Regarding the expression of PPARα in tissues and the effects of PPARα activation on transcription of its target genes, there are great differences between various species. In rodents, PPARα is highly expressed, and activation of PPARα not only induces many genes involved in various metabolic pathways but also causes severe peroxisome proliferation in the liver (Peters et al., 2005). In contrast to rodents, PPARα agonists do not induce peroxisome proliferation in the liver of many other species, such as guinea pigs, swine, monkeys and humans. These non-proliferating species have a lower expression of PPARα in the liver and the response of many genes to PPARα activation is much weaker than in proliferating species (Holden and Tugwood, 1999). For that reason, effects related to PPARα activation observed in rodents cannot be directly applied for non-proliferating species such as humans.

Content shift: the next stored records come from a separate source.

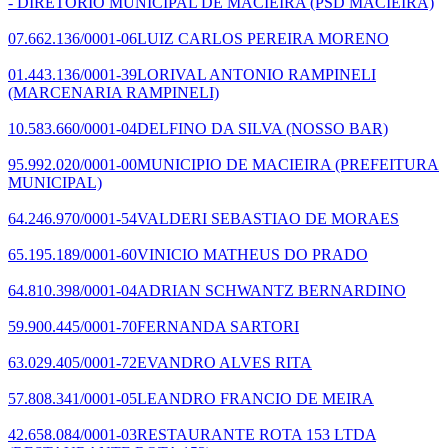
- DIRETORIO MUNICIPAL DE MACIEIRA
(PSD MACIEIRA)
07.662.136/0001-06
LUIZ CARLOS PEREIRA MORENO
01.443.136/0001-39
LORIVAL ANTONIO RAMPINELI
(MARCENARIA RAMPINELI)
10.583.660/0001-04
DELFINO DA SILVA
(NOSSO BAR)
95.992.020/0001-00
MUNICIPIO DE MACIEIRA
(PREFEITURA
MUNICIPAL)
64.246.970/0001-54
VALDERI SEBASTIAO DE MORAES
65.195.189/0001-60
VINICIO MATHEUS DO PRADO
64.810.398/0001-04
ADRIAN SCHWANTZ BERNARDINO
59.900.445/0001-70
FERNANDA SARTORI
63.029.405/0001-72
EVANDRO ALVES RITA
57.808.341/0001-05
LEANDRO FRANCIO DE MEIRA
42.658.084/0001-03
RESTAURANTE ROTA 153 LTDA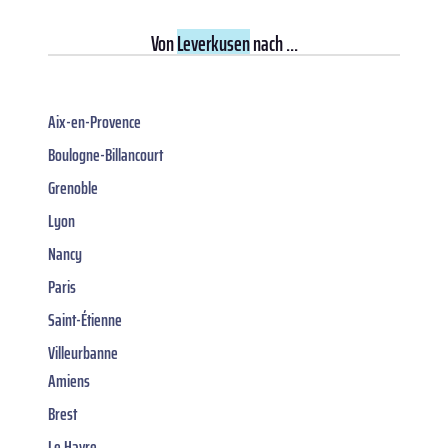
Von
Leverkusen
nach ...
Aix-en-Provence
Boulogne-Billancourt
Grenoble
Lyon
Nancy
Paris
Saint-Étienne
Villeurbanne
Amiens
Brest
Le Havre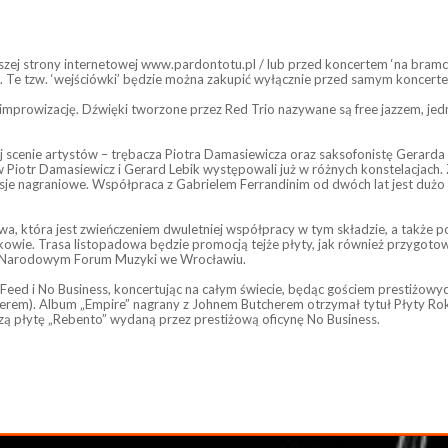
naszej strony internetowej www.pardontotu.pl / lub przed koncertem ‘na bram
. Te tzw. ‘wejściówki’ będzie można zakupić wyłącznie przed samym koncerte
improwizację. Dźwięki tworzone przez Red Trio nazywane są free jazzem, jedna
j scenie artystów – trębacza Piotra Damasiewicza oraz saksofonistę Gerarda
otr Damasiewicz i Gerard Lebik występowali już w różnych konstelacjach. Z 
 sesje nagraniowe. Współpraca z Gabrielem Ferrandinim od dwóch lat jest duż
a, która jest zwieńczeniem dwuletniej współpracy w tym składzie, a także 
akowie. Trasa listopadowa będzie promocją tejże płyty, jak również przygoto
ię w Narodowym Forum Muzyki we Wrocławiu.
eed i No Business, koncertując na całym świecie, będąc gościem prestiżowyc
erem). Album „Empire” nagrany z Johnem Butcherem otrzymał tytuł Płyty Ro
zą płytę „Rebento” wydaną przez prestiżową oficynę No Business.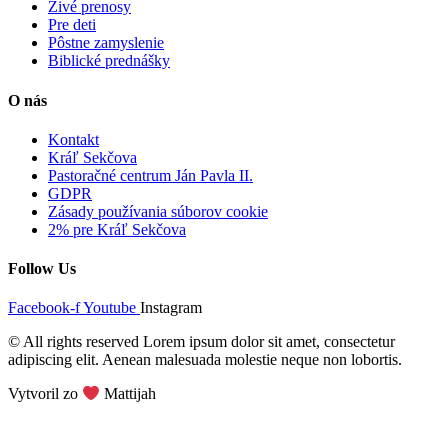
Živé prenosy
Pre deti
Pôstne zamyslenie
Biblické prednášky
O nás
Kontakt
Kráľ Sekčova
Pastoračné centrum Ján Pavla II.
GDPR
Zásady používania súborov cookie
2% pre Kráľ Sekčova
Follow Us
Facebook-f
Youtube
Instagram
© All rights reserved Lorem ipsum dolor sit amet, consectetur
adipiscing elit. Aenean malesuada molestie neque non lobortis.
Vytvoril zo
Mattijah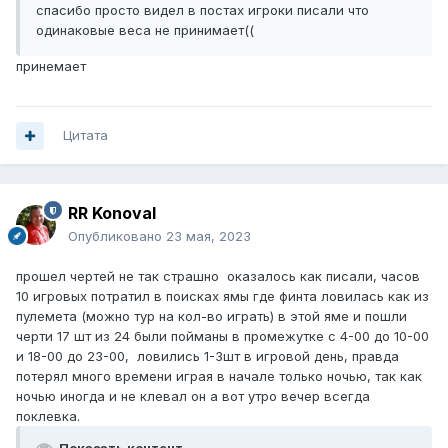
спасибо просто видел в постах игроки писали что
одинаковые веса не принимает((
принемает
Цитата
RR Konoval
Опубликовано
23 мая, 2023
прошел чертей не так страшно оказалось как писали, часов
10 игровых потратил в поисках ямы где финта ловилась как из
пулемета (можно тур на кол-во играть) в этой яме и пошли
черти 17 шт из 24 были пойманы в промежутке с 4-00 до 10-00
и 18-00 до 23-00, ловились 1-3шт в игровой день, правда
потерял много времени играя в начале только ночью, так как
ночью иногда и не клевал он а вот утро вечер всегда
поклевка.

We have recently shown that pigs have a similar mRNA concentration of PPARα in the liver as humans, which is approximately ten-fold lower than in rats. Therefore, we proposed that the pig may be a useful model to study biochemical effects induced by treatment with PPARα agonists (Luci et al., 2007). The aim of the present study was to find out whether treatment with PPARα activators influences carnitine homeostasis in the pig as a non-proliferating species. Therefore, we determined gene expression of OCTN2 in enterocytes of small intestine, liver and muscle and carnitine concentrations in plasma, liver and muscle of these pigs treated with clofibrate. We also determined concentrations of γ-butyrobetaine in these tissues and examined mRNA concentration and activity of γ-butyrobetaine dioxygenase in the liver in order to explore whether clofibrate treatment enhances carnitine biosynthesis in the liver.